At the bottom of the problem is that Japanese are based on groupeism while the westerners individualism. Japanese think the company's profit first while the westerners think happiness of family or individual first. For them companies exist to realize their individual happiness. Japanese thinks a little different. For some, to work for foreign companies may be good but I do not necessarily recommend. "Hire and Fire" is way of life in the western companies. Logic of capitalism is naked and ruthless.

-3 ( +3 / -6 )

Is he getting paid the same? I'd love to do less for same pay. Here, I'd get fired then I would have to find lawyer and go through years of filing and hearings before settlement while working other jobs (who'd want to hire a "troublemaker"?) to make ends meet. Yes, he should not be harassed or reassigned for taking vacation and paternity leave, but other so-called first world countries are worse.

-3 ( +1 / -4 )

Japanese companies better have two labor contracts one for Japanese workers and the other for foreign workers. You see, at big and old companies in Japan, you can rarely find foreign workers in the same office. You will be lucky if you could work under Japanese bosses who had experinces working in foreign countries but if not...

Situation is changing in Japan as it is becoming difficult to work lifetime at their companies. Jobs are getting insecure for Japanese workers even at big companies and they are demanding freedoms than self-sacrificing cotributions in return for their lifetime employement.

-4 ( +2 / -6 )

Paternity leave?

What on Earth is that?

The guy's wife has a baby and he expects to have paid leave?

Why?????

-4 ( +1 / -5 )

There are still too many people in Japan today, this is why babies are worthless.

If Japan’s population declined to say 30 million, then every baby becomes precious.

-5 ( +1 / -6 )

It's complicated, but are people really expecting to stop working for a year and expect their job being as it was?

Not siding towards any but I always believe in flexibility where both the employer and employee is flexible in working hours. Living in a world where either one side is taking without giving isn't sustainable whether it is towards nature, others or work.

-6 ( +2 / -8 )

From my expericences, the western companes were not paradises for workers too.

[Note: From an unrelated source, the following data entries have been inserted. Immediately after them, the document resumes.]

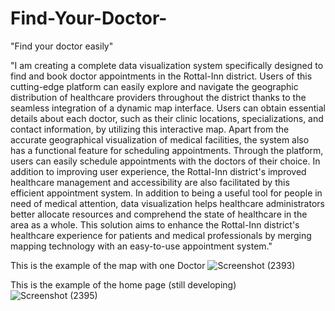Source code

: # Find-Your-Doctor-
"Find your doctor easily"

"I am creating a complete data visualization system specifically designed to find and book doctor appointments in the Rottal-Inn district. Users of this cutting-edge platform can easily explore and navigate the geographic distribution of healthcare providers throughout the district thanks to the seamless integration of a dynamic map interface. Users can obtain essential details about each doctor, such as their clinic locations, specializations, and contact information, by utilizing this interactive map.
Apart from the accurate geographical visualization of medical facilities, the system also has a functional feature for scheduling appointments. Through the platform, users can easily schedule appointments with the doctors of their choice. In addition to improving user experience, the Rottal-Inn district's improved healthcare management and accessibility are also facilitated by this efficient appointment system.
In addition to being a useful tool for people in need of medical attention, data visualization helps healthcare administrators better allocate resources and comprehend the state of healthcare in the area as a whole. This solution aims to enhance the Rottal-Inn district's healthcare experience for patients and medical professionals by merging mapping technology with an easy-to-use appointment system."

This is the example of the map with one Doctor
![Screenshot (2393)](https://github.com/SahanAdikaram/Find-Your-Doctor-/assets/116548418/68f82253-6699-433c-99c4-db098fa2b3a6)




This is the example of the home page (still developing)
![Screenshot (2395)](https://github.com/SahanAdikaram/Find-Your-Doctor-/assets/116548418/1ad11fe5-2178-49c0-8665-c04db823ad57)

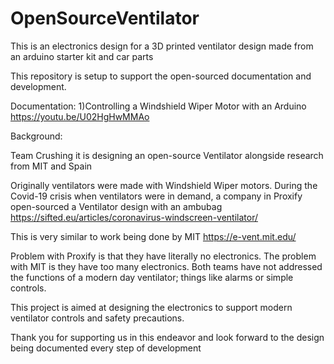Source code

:# OpenSourceVentilator
This is an electronics design for a 3D printed ventilator design made from an arduino starter kit and car parts

This repository is setup to support the open-sourced documentation and development. 

Documentation:
1)Controlling a Windshield Wiper Motor with an Arduino
https://youtu.be/U02HgHwMMAo



Background:

Team Crushing it is designing an open-source Ventilator alongside research from MIT and Spain

Originally ventilators were made with Windshield Wiper motors. During the Covid-19 crisis when ventilators were in demand,
a company in Proxify open-sourced a Ventilator design with an ambubag
https://sifted.eu/articles/coronavirus-windscreen-ventilator/

This is very similar to work being done by MIT
https://e-vent.mit.edu/

Problem with Proxify is that they have literally no electronics. The problem with MIT is they have too many electronics. Both teams have not addressed the functions of a modern day ventilator; things like alarms or simple controls. 

This project is aimed at designing the electronics to support modern ventilator controls and safety precautions. 

Thank you for supporting us in this endeavor and look forward to the design being documented every step of development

Bosses were like dictators and things were not democratic. They had two washing rooms one for executives and the other for ordinary workers. In Japanese companies, things were more equal.

-7 ( +2 / -9 )

he has minimal foreign language skills.

Translation : He's going to loose.

Wood was still negotiating with his bosses to take three or four weeks of paternity leave.

Wood returned to work five months later.

You don't get to ask for 3 weeks off then take 20 weeks off and expect a warm welcome. It's unbelievable he still has a job.

Taking so much time off can be incredibly stressful and potentially damaging to a company. Your workload has to be put onto others, which makes their job harder than it already is. The more important the job, the harder the shortfall. By the time you're gone for months, it's better to just hire someone else, and at that point you have no job to come back to. Your job doesn't just disappear because you're gone. It has to be done, whether you do it or not. Want that job security? Find and train a temporary replacement, and agree with your bosses and that person that your job will continue to be performed to a quality standard in your absence, and you'll pick it back up at the end of your leave. If you throw that responsibility on your boss's shoulders, don't expect your boss to have a favorable view of that situation. Then, expect him to mitigate the impact of that situation occurring in the future.

-11 ( +9 / -20 )

It is difficult or impossible for the westerners to work the same way Japanese salaried men work at Japanese companies. They cannot bring their way of work styles into Japan. Feudalistic ideas still permeate in Japanese companies. So, it was his mistake he joined the Japanese company.